Ein anspruchsvolles Unterfangen. Über 300 Fachleute von Berufsfachschulen, Betrieben, Bund und Kantonen zerbrechen sich seit sechs Jahren den Kopf darüber, was man in den Berufen künftig lernen soll und wie. Nächstes Jahr sollen die ersten Lehren auf Basis der neuen Bildungserlasse starten.
Gespür für das Material
Reishauer betreibt für seine angehenden Polymechaniker und Automatikerinnen eine eigene Lehrwerkstätte, in denen auch die überbetrieblichen Kurse (üK) durchgeführt werden. Hier stehen neben computergesteuerten CNC-Fräsen und -Drehbänken auch noch gute alte Schraubstöcke, an denen die Lernenden das Feilen auf Mass von Hand üben.
«Künftig werden wir wohl mehr am Computer sein.»
Yannick Hauser, Polymechaniker im dritten Lehrjahr
«Das ist wichtig, um ein Gespür für das Material zu entwickeln», sagt Ben Rey. Mit zunehmender Lehrdauer stehen die Lernenden immer häufiger an den grossen Maschinen. Zuerst an denen in der Lehrwerkstätte, dann an jenen im «richtigen» Betrieb. Phil Schrepfer, Polymechaniker im dritten Lehrjahr, arbeitet gerade an einer CNC-Fräse in der Lehrwerkstatt. Solche Maschinen waren es, die ihn während seiner Schnupperlehre beeindruckt und in seiner Berufswahl bestärkt hatten. Er findet es auch heute noch faszinierend, wie die Fräse aus einem rohen Stück Metall etwas Brauchbares herstellen kann.

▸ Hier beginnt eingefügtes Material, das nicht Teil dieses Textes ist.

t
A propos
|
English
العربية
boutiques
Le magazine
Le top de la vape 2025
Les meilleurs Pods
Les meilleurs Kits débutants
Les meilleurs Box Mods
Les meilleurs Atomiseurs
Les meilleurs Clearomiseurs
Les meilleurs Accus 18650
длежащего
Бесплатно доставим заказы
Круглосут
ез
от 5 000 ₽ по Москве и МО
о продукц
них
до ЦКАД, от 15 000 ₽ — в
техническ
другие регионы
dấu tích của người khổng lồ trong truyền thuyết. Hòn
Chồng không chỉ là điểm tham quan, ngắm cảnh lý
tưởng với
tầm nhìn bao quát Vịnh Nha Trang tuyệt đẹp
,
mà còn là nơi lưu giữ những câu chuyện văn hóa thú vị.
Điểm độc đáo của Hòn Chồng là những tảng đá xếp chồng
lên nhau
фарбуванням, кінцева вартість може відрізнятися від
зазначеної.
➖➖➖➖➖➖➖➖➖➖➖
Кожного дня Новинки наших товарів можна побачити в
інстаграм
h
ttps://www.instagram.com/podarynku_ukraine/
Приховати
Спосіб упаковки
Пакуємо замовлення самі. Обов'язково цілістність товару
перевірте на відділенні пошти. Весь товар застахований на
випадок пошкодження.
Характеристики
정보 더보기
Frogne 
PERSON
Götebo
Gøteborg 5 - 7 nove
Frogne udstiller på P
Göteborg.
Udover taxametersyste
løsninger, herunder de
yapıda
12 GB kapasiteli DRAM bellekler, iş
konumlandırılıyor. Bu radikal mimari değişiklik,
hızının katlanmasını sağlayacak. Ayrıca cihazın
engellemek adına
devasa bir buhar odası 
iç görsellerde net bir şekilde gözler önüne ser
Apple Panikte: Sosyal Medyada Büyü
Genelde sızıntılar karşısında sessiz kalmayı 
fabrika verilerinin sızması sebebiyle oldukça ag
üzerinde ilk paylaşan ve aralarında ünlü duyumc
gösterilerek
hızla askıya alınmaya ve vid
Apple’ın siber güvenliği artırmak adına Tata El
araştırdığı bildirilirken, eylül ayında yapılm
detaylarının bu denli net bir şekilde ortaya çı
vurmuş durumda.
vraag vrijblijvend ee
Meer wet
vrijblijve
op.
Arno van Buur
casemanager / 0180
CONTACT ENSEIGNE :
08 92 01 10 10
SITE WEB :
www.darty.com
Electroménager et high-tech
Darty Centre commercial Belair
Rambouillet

Andrin Imoberdorf bedient in einem anderen Teil der grossen Produktionshalle eine Fünf-Achs-Fräsmaschine. Damit lassen sich fast beliebige, komplexe Formen herausfräsen. Imoberdorf hat gerade Teile hergestellt, die von der ETH bestellt worden sind. Gebraucht werden sie von Studenten und Studentinnen, die Prototypen von Transportkapseln entwickeln, die dereinst in Höchstgeschwindigkeit Waren durch unterirdische Röhren transportieren sollen.
Yannick Hauser, auch er Polymechaniker im dritten Lehrjahr, mag den für seinen Beruf typischen Mix von handwerklicher und Computerarbeit. «Das gibt Abwechslung.» Er geht aber davon aus, dass sich die Gewichte künftig verschieben werden: «Wir werden wohl mehr am Computer sein.»

Ein Augenschein in einer anderen Halle der weitläufigen Fabrik von Reishauer macht deutlich, dass auch die Automatisierung voranschreitet. Ein gelb leuchtender Industrieroboter, wie sie zu Dutzenden in den Fertigungsstrassen der Autobauer wirbeln, steht hier als Einzelstück. Sein Arm packt Rohlinge aus Metall, steckt sie in eine CNC-Fräse und entnimmt ihr das fertige Werkstück. Wie aktuelle Technologien in die neuen Berufsbilder integriert werden, erklärt Thomas Schumacher: «In den Bildungsplänen steht nicht, dass man eine bestimmte CNC-Maschine bedienen oder genau diesen 3D-Drucker oder jene KI kennen muss.» Stattdessen habe man einen Rahmen abgesteckt: «Man muss zum Beispiel fünf aktuelle Technologien kennen und zwei davon anwenden können.»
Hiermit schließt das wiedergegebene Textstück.